━━ Teks Dokumen

Agama
Islam, agama yang kita anut dan dianut oleh ratusan juta kaum Muslim di
seluruh dunia, merupakan way of life yang menjamin kebahagiaan hidup
pemeluknya di dunia dan di akhirat kelak. Ia mempunyai satu sendi utama
yang esensial: berfungsi memberi petunjuk ke jalan yang sebaik-baiknya.
Allah berfirman,
Sesungguhnya Al-Quran ini memberi petunjuk menuju jalan yang sebaik-baiknya (QS, 17:9).
Al-Quran
memberikan petunjuk dalam persoalan-persoalan akidah, syariah, dan
akhlak, dengan jalan meletakkan dasar-dasar prinsip mengenai
persoalan-persoalan tersebut; dan Allah SWT menugaskan Rasul saw., untuk
memberikan keterangan yang lengkap mengenai dasar-dasar itu:
Kami
telah turunkan kepadamu Al-Dzikr (Al-Quran) untuk kamu terangkan kepada
manusia apa-apa yang diturunkan kepada mereka agar mereka berpikir (QS 16:44).
Disamping
keterangan yang diberikan oleh Rasulullah saw., Allah memerintahkan
pula kepada umat manusia seluruhnya agar memperhatikan dan mempelajari
Al-Quran:
Tidaklah mereka memperhatikan isi Al-Quran, bahkan ataukah hati mereka tertutup (QS 47:24).

━━━━

• **Rumusan Soal**:
Lanjutkan teks tentang Al-Quran sebagai petunjuk hidup, mulai sesudah kalimat terakhirnya. Catatan-catatan ini merupakan bahan tersendiri yang terpisah dari teks di atas.

━━ Bahan Kutipan

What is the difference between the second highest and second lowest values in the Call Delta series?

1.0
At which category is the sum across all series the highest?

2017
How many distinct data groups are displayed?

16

━━━━
━━ Bahan Kutipan

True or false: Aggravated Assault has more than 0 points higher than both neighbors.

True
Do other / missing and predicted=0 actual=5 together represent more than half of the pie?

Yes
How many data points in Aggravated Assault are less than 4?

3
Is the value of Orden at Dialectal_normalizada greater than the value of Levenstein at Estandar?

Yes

━━━━

• **Tempat Jawaban**:
Mempelajari
Al-Quran adalah kewajiban. Berikut ini beberapa prinsip dasar untuk
memahaminya, khusus dari segi hubungan Al-Quran dengan ilmu pengetahuan.
Atau, dengan kata lain, mengenai "memahami Al-Quran dalam Hubungannya
dengan Ilmu Pengetahuan."( Persoalan ini sangat penting, terutama pada
masa-masa sekarang ini, dimana perkembangan ilmu pengetahuan demikian
pesat dan meliputi seluruh aspek kehidupan.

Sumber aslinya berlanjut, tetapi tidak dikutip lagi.